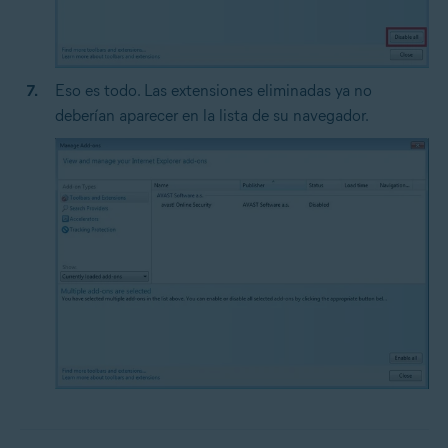
Eso es todo. Las extensiones eliminadas ya no
deberían aparecer en la lista de su navegador.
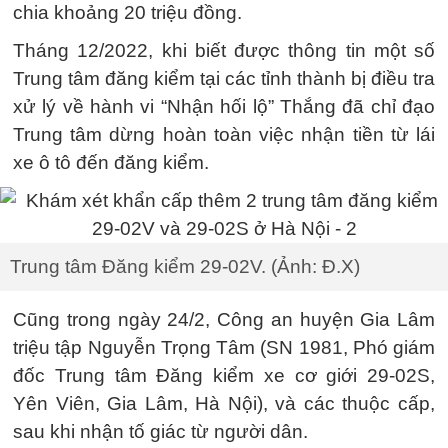
chia khoảng 20 triệu đồng.
Tháng 12/2022, khi biết được thông tin một số
Trung tâm đăng kiểm tại các tỉnh thành bị điều tra
xử lý về hành vi “Nhận hối lộ” Thắng đã chỉ đạo
Trung tâm dừng hoàn toàn việc nhận tiền từ lái
xe ô tô đến đăng kiểm.
Trung tâm Đăng kiểm 29-02V. (Ảnh: Đ.X)
Cũng trong ngày 24/2, Công an huyện Gia Lâm
triệu tập Nguyễn Trọng Tâm (SN 1981, Phó giám
đốc Trung tâm Đăng kiểm xe cơ giới 29-02S,
Yên Viên, Gia Lâm, Hà Nội), và các thuộc cấp,
sau khi nhận tố giác từ người dân.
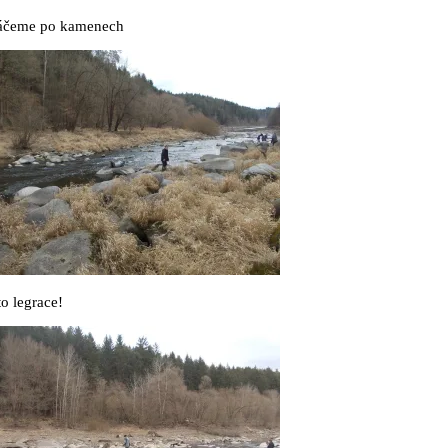
áčeme po kamenech
to legrace!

WHAT YOU HAVE TO DO
Give the text lines from every item above as a JSON list of strings, one string per line and no blank lines. Leave the pictures out of the list.

ANSWER TO THIS PROBLEM
[
  "Eso es todo. Las extensiones eliminadas ya no",
  "deberían aparecer en la lista de su navegador.",
  "chia khoảng 20 triệu đồng.",
  "Tháng 12/2022, khi biết được thông tin một số",
  "Trung tâm đăng kiểm tại các tỉnh thành bị điều tra",
  "xử lý về hành vi “Nhận hối lộ” Thắng đã chỉ đạo",
  "Trung tâm dừng hoàn toàn việc nhận tiền từ lái",
  "xe ô tô đến đăng kiểm.",
  "Trung tâm Đăng kiểm 29-02V. (Ảnh: Đ.X)",
  "Cũng trong ngày 24/2, Công an huyện Gia Lâm",
  "triệu tập Nguyễn Trọng Tâm (SN 1981, Phó giám",
  "đốc Trung tâm Đăng kiểm xe cơ giới 29-02S,",
  "Yên Viên, Gia Lâm, Hà Nội), và các thuộc cấp,",
  "sau khi nhận tố giác từ người dân.",
  "áčeme po kamenech",
  "to legrace!"
]